Une certitude doit nous guider : la compétition mondiale se gagne par la qualité, celle des produits, des emplois, de la vie au travail, de l’innovation, par une politique d’anticipation des compétences, par une culture du bien-être, par une politique RH qui construit les capacités et les initiatives plutôt qu’elle ne les brime, qui aide chacun à tracer sa trajectoire. L’enjeu, c’est redonner du pouvoir d’agir et de faire du bon travail.
Réinventer le travail, c’est ainsi modifier à la fois son contenu, son sens et ses conditions. Changer le travail pour changer la vie… Voilà notre enjeu.
A l’évidence, changer le travail, c’est changer la forme même de l’économie. Autour de nous, d’autres formes d’économie se construisent. Elles privilégient la coopération et se fondent sur l’apport volontaire de compétences. Les réalisations sont brillantes, c’est wikipedia ou le logiciel libre. La force de ces modèles, outre de résister mieux à la crise, est de reconstruire les capacités des travailleurs que le système économique a trop souvent décomposées. En somme, c’est l’imagination au pouvoir.
III. Le travail à l’heure de l’adaptabilité
Seuls, nous n’inverserons pas – ou pas tout de suite – le cours du monde, l’économie devenue si forte et les transformations si rapides. Il faut bien composer avec le réel. Ce réel, c’est l’incertitude réintroduite dans nos sociétés, où le progrès n’est plus certain.
Dans le monde du travail, l’incertitude agit différemment : pour les uns, c’est une suite d’opportunités toutes plus intéressantes les unes que les autres, en France, à l’étranger, dans le public, dans le privé, d’un projet à l’autre. Mais l’incertitude a aussi un autre visage. Elle s’appelle précarité, restructuration, délocalisation, menace permanente du chômage.
Alors notre enjeu, notre grand dessein, devient de civiliser cette incertitude, c’est-à-dire de lutter pour la convertir en opportunité pour tous. Les entreprises demandent de l’adaptabilité et de la performance, nous devons trouver les moyens d’en faire autant de portes vers l’émancipation du travailleur, en lui apportant la sécurité nécessaire, les filets de protection qui font que, in fine, la précarité est toujours conjurée. Par cette nouvelle protection sociale dans la société de l’adaptabilité, le travailleur ne doit jamais se retrouver au-dessus du vide. Nous ne refusons pas le mouvement de l’économie moderne, nous nous faisons forts d’être suffisamment ingénieux et stratèges pour imaginer les protections qui correspondent à cette nouvelle donne. La société des Trente Glorieuses avait inventé le CDI comme protection ultime, notre présent demande de faire preuve d’inventivité pour protéger les travailleurs d’aujourd’hui et leurs statuts, contrats, trajectoires et aspirations multiples.

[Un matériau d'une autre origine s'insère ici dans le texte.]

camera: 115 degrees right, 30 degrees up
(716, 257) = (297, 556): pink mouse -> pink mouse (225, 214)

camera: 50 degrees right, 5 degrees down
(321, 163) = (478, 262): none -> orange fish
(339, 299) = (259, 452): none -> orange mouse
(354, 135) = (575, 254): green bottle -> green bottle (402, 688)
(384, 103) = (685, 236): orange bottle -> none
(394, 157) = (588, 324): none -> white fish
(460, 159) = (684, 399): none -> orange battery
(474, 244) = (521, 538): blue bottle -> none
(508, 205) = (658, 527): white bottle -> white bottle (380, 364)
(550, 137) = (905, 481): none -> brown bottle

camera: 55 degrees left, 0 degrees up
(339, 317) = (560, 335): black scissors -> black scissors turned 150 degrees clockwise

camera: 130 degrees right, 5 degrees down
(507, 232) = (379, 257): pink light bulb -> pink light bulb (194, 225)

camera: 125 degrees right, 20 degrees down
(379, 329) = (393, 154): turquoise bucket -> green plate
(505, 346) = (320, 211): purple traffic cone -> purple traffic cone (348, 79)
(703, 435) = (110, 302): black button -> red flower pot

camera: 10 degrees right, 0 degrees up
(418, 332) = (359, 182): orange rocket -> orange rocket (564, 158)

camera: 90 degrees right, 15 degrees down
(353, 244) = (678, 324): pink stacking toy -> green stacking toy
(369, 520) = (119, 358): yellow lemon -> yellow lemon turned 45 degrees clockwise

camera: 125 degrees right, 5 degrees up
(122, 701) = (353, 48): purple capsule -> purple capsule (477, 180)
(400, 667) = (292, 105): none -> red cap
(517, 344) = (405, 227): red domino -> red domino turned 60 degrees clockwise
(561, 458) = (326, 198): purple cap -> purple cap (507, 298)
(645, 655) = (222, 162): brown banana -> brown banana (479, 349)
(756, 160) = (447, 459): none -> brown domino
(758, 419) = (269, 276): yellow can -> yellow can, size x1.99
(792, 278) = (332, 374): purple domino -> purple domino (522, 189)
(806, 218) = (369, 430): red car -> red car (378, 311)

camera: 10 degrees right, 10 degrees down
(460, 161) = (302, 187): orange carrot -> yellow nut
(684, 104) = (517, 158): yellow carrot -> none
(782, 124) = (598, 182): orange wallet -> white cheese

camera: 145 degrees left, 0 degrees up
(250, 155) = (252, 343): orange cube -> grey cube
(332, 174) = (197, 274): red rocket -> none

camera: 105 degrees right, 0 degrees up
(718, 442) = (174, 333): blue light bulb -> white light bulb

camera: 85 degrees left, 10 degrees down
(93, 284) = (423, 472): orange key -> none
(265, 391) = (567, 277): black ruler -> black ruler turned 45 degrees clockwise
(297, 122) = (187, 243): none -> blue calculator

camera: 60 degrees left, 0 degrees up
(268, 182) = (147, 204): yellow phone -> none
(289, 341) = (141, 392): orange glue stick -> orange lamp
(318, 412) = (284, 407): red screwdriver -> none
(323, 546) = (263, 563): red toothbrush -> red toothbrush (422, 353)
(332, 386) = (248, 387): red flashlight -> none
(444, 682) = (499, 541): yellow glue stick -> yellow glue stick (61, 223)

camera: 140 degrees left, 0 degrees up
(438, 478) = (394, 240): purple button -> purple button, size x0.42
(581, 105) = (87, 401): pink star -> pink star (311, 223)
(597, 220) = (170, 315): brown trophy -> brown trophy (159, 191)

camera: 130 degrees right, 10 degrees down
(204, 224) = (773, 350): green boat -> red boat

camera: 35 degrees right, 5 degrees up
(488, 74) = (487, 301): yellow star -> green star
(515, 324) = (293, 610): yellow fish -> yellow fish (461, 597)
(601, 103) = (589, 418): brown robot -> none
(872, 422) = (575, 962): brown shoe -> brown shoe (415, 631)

L’actuelle négociation sur la sécurisation de l’emploi porte ces objectifs. Les enjeux : refaire du CDI la norme de l’emploi ; permettre un meilleur recours au chômage partiel en cas de difficulté conjoncturelle qu’une entreprise peut rencontrer, afin de ne pas détruire d’emplois ; définir un cadre juridique sécurisé pour l’entreprise comme pour le salarié, en cas de licenciement collectif, en dernier recours.
Comme le dit Edgar Morin – il le dira peut-être demain à cette même place – l’enjeu n’est plus seulement de développer, il est aussi d’envelopper, c’est-à-dire de déployer de nouveaux filets de protection pour que l’incertitude du temps ne soit plus une violence, mais une chance. L’un des contenus de cette enveloppe sociale, c’est la portabilité des droits sociaux collectivement garantie, à commencer par ceux à la formation, à l’orientation, par le déploiement de politiques de lutte contre le chômage qui affrontent la rupture qu’il constitue (des droits, des liens, des compétences et savoir-faire), plus que l’inactivité elle-même.
Je ne crois pas à la fin du travail, à la société totalement tournée vers les loisirs. Je crois en revanche à la métamorphose du travail et à son caractère toujours aussi décisif dans notre recherche individuelle et collective du bonheur.
Rimbaud disait que « la vie fleurit par le travail ». Je vous demande d’en être les meilleurs jardiniers.